▼

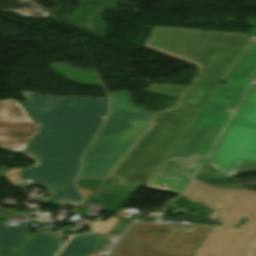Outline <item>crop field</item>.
Listing matches in <instances>:
<instances>
[{
    "mask_svg": "<svg viewBox=\"0 0 256 256\" xmlns=\"http://www.w3.org/2000/svg\"><path fill=\"white\" fill-rule=\"evenodd\" d=\"M190 107H191L190 105L177 102L171 109L181 108V109L193 110V109H190ZM193 111L199 112L198 110H193Z\"/></svg>",
    "mask_w": 256,
    "mask_h": 256,
    "instance_id": "crop-field-21",
    "label": "crop field"
},
{
    "mask_svg": "<svg viewBox=\"0 0 256 256\" xmlns=\"http://www.w3.org/2000/svg\"><path fill=\"white\" fill-rule=\"evenodd\" d=\"M84 200L86 199V197L90 194L91 190H87V189H81L79 188Z\"/></svg>",
    "mask_w": 256,
    "mask_h": 256,
    "instance_id": "crop-field-22",
    "label": "crop field"
},
{
    "mask_svg": "<svg viewBox=\"0 0 256 256\" xmlns=\"http://www.w3.org/2000/svg\"><path fill=\"white\" fill-rule=\"evenodd\" d=\"M101 237V234H82L71 238L57 256H84L85 253L92 254Z\"/></svg>",
    "mask_w": 256,
    "mask_h": 256,
    "instance_id": "crop-field-12",
    "label": "crop field"
},
{
    "mask_svg": "<svg viewBox=\"0 0 256 256\" xmlns=\"http://www.w3.org/2000/svg\"><path fill=\"white\" fill-rule=\"evenodd\" d=\"M25 215H27L25 212H9L0 208V216L2 217H20Z\"/></svg>",
    "mask_w": 256,
    "mask_h": 256,
    "instance_id": "crop-field-19",
    "label": "crop field"
},
{
    "mask_svg": "<svg viewBox=\"0 0 256 256\" xmlns=\"http://www.w3.org/2000/svg\"><path fill=\"white\" fill-rule=\"evenodd\" d=\"M135 218L136 216H132L131 218L122 217L108 233L113 235L122 234Z\"/></svg>",
    "mask_w": 256,
    "mask_h": 256,
    "instance_id": "crop-field-16",
    "label": "crop field"
},
{
    "mask_svg": "<svg viewBox=\"0 0 256 256\" xmlns=\"http://www.w3.org/2000/svg\"><path fill=\"white\" fill-rule=\"evenodd\" d=\"M39 128L13 100L0 101V147L21 152Z\"/></svg>",
    "mask_w": 256,
    "mask_h": 256,
    "instance_id": "crop-field-9",
    "label": "crop field"
},
{
    "mask_svg": "<svg viewBox=\"0 0 256 256\" xmlns=\"http://www.w3.org/2000/svg\"><path fill=\"white\" fill-rule=\"evenodd\" d=\"M182 196L214 209L209 216L223 223L211 228L193 256H256V192L215 188L193 178ZM242 216L249 219L233 228Z\"/></svg>",
    "mask_w": 256,
    "mask_h": 256,
    "instance_id": "crop-field-4",
    "label": "crop field"
},
{
    "mask_svg": "<svg viewBox=\"0 0 256 256\" xmlns=\"http://www.w3.org/2000/svg\"><path fill=\"white\" fill-rule=\"evenodd\" d=\"M0 10L40 17H46L48 14V12L27 0H0Z\"/></svg>",
    "mask_w": 256,
    "mask_h": 256,
    "instance_id": "crop-field-13",
    "label": "crop field"
},
{
    "mask_svg": "<svg viewBox=\"0 0 256 256\" xmlns=\"http://www.w3.org/2000/svg\"><path fill=\"white\" fill-rule=\"evenodd\" d=\"M187 87H181L176 85H155L150 84L147 88L148 91L167 94L171 96L179 97Z\"/></svg>",
    "mask_w": 256,
    "mask_h": 256,
    "instance_id": "crop-field-14",
    "label": "crop field"
},
{
    "mask_svg": "<svg viewBox=\"0 0 256 256\" xmlns=\"http://www.w3.org/2000/svg\"><path fill=\"white\" fill-rule=\"evenodd\" d=\"M118 220L119 219L116 217H111L106 222H92L90 224V230L92 232L95 231V232L107 233Z\"/></svg>",
    "mask_w": 256,
    "mask_h": 256,
    "instance_id": "crop-field-15",
    "label": "crop field"
},
{
    "mask_svg": "<svg viewBox=\"0 0 256 256\" xmlns=\"http://www.w3.org/2000/svg\"><path fill=\"white\" fill-rule=\"evenodd\" d=\"M199 172H201L209 177H228L205 164H203V166L201 167Z\"/></svg>",
    "mask_w": 256,
    "mask_h": 256,
    "instance_id": "crop-field-18",
    "label": "crop field"
},
{
    "mask_svg": "<svg viewBox=\"0 0 256 256\" xmlns=\"http://www.w3.org/2000/svg\"><path fill=\"white\" fill-rule=\"evenodd\" d=\"M109 238V235H103L93 254L102 252Z\"/></svg>",
    "mask_w": 256,
    "mask_h": 256,
    "instance_id": "crop-field-20",
    "label": "crop field"
},
{
    "mask_svg": "<svg viewBox=\"0 0 256 256\" xmlns=\"http://www.w3.org/2000/svg\"><path fill=\"white\" fill-rule=\"evenodd\" d=\"M59 249V232L30 234L16 251L23 256H53Z\"/></svg>",
    "mask_w": 256,
    "mask_h": 256,
    "instance_id": "crop-field-10",
    "label": "crop field"
},
{
    "mask_svg": "<svg viewBox=\"0 0 256 256\" xmlns=\"http://www.w3.org/2000/svg\"><path fill=\"white\" fill-rule=\"evenodd\" d=\"M253 83H255V84H256V77H255V79H254Z\"/></svg>",
    "mask_w": 256,
    "mask_h": 256,
    "instance_id": "crop-field-25",
    "label": "crop field"
},
{
    "mask_svg": "<svg viewBox=\"0 0 256 256\" xmlns=\"http://www.w3.org/2000/svg\"><path fill=\"white\" fill-rule=\"evenodd\" d=\"M209 227L135 223L109 256H190Z\"/></svg>",
    "mask_w": 256,
    "mask_h": 256,
    "instance_id": "crop-field-8",
    "label": "crop field"
},
{
    "mask_svg": "<svg viewBox=\"0 0 256 256\" xmlns=\"http://www.w3.org/2000/svg\"><path fill=\"white\" fill-rule=\"evenodd\" d=\"M255 74L256 36H253L249 47L225 77L228 85L215 91L156 173L144 184L145 187L180 194L228 120V109L236 107ZM162 185L165 188H160Z\"/></svg>",
    "mask_w": 256,
    "mask_h": 256,
    "instance_id": "crop-field-2",
    "label": "crop field"
},
{
    "mask_svg": "<svg viewBox=\"0 0 256 256\" xmlns=\"http://www.w3.org/2000/svg\"><path fill=\"white\" fill-rule=\"evenodd\" d=\"M241 162L253 165L239 166ZM205 164L230 177L256 171V85H251Z\"/></svg>",
    "mask_w": 256,
    "mask_h": 256,
    "instance_id": "crop-field-7",
    "label": "crop field"
},
{
    "mask_svg": "<svg viewBox=\"0 0 256 256\" xmlns=\"http://www.w3.org/2000/svg\"><path fill=\"white\" fill-rule=\"evenodd\" d=\"M22 108L40 128L21 152L36 165L23 168L17 187L41 184L48 198L33 201L67 204L82 201L73 184L79 159L107 115V98H57L20 91Z\"/></svg>",
    "mask_w": 256,
    "mask_h": 256,
    "instance_id": "crop-field-1",
    "label": "crop field"
},
{
    "mask_svg": "<svg viewBox=\"0 0 256 256\" xmlns=\"http://www.w3.org/2000/svg\"><path fill=\"white\" fill-rule=\"evenodd\" d=\"M249 44V34L155 27L143 46L199 66L179 102L201 110Z\"/></svg>",
    "mask_w": 256,
    "mask_h": 256,
    "instance_id": "crop-field-3",
    "label": "crop field"
},
{
    "mask_svg": "<svg viewBox=\"0 0 256 256\" xmlns=\"http://www.w3.org/2000/svg\"><path fill=\"white\" fill-rule=\"evenodd\" d=\"M7 220H0V250L15 253L30 231L27 222H20V226L6 227Z\"/></svg>",
    "mask_w": 256,
    "mask_h": 256,
    "instance_id": "crop-field-11",
    "label": "crop field"
},
{
    "mask_svg": "<svg viewBox=\"0 0 256 256\" xmlns=\"http://www.w3.org/2000/svg\"><path fill=\"white\" fill-rule=\"evenodd\" d=\"M197 112L172 110L155 114L153 125L123 158L109 177L145 183L158 169L190 124Z\"/></svg>",
    "mask_w": 256,
    "mask_h": 256,
    "instance_id": "crop-field-6",
    "label": "crop field"
},
{
    "mask_svg": "<svg viewBox=\"0 0 256 256\" xmlns=\"http://www.w3.org/2000/svg\"><path fill=\"white\" fill-rule=\"evenodd\" d=\"M0 256H8V255L5 253H0Z\"/></svg>",
    "mask_w": 256,
    "mask_h": 256,
    "instance_id": "crop-field-24",
    "label": "crop field"
},
{
    "mask_svg": "<svg viewBox=\"0 0 256 256\" xmlns=\"http://www.w3.org/2000/svg\"><path fill=\"white\" fill-rule=\"evenodd\" d=\"M19 173H20V168L7 169L3 177L7 178V180H10L11 182L10 184L16 185L18 181Z\"/></svg>",
    "mask_w": 256,
    "mask_h": 256,
    "instance_id": "crop-field-17",
    "label": "crop field"
},
{
    "mask_svg": "<svg viewBox=\"0 0 256 256\" xmlns=\"http://www.w3.org/2000/svg\"><path fill=\"white\" fill-rule=\"evenodd\" d=\"M108 95L109 115L85 151L76 181L105 178L150 125L145 109L131 102L129 92Z\"/></svg>",
    "mask_w": 256,
    "mask_h": 256,
    "instance_id": "crop-field-5",
    "label": "crop field"
},
{
    "mask_svg": "<svg viewBox=\"0 0 256 256\" xmlns=\"http://www.w3.org/2000/svg\"><path fill=\"white\" fill-rule=\"evenodd\" d=\"M5 171H6V169H0V177H2V175L4 174Z\"/></svg>",
    "mask_w": 256,
    "mask_h": 256,
    "instance_id": "crop-field-23",
    "label": "crop field"
}]
</instances>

▲

◆ Problem to work on
Copy the material from its start down to and including the line with "107H191L190 105L177 102L171", swapping "matches" for "results" and keeping everything else the same. Leave the pictures out of your copy.

◆ Task output
Outline <item>crop field</item>.
Listing results in <instances>:
<instances>
[{
    "mask_svg": "<svg viewBox=\"0 0 256 256\" xmlns=\"http://www.w3.org/2000/svg\"><path fill=\"white\" fill-rule=\"evenodd\" d=\"M190 107H191L190 105L177 102L171 109L181 108V109L193 110V109H190ZM193 111L199 112L198 110H193Z\"/></svg>",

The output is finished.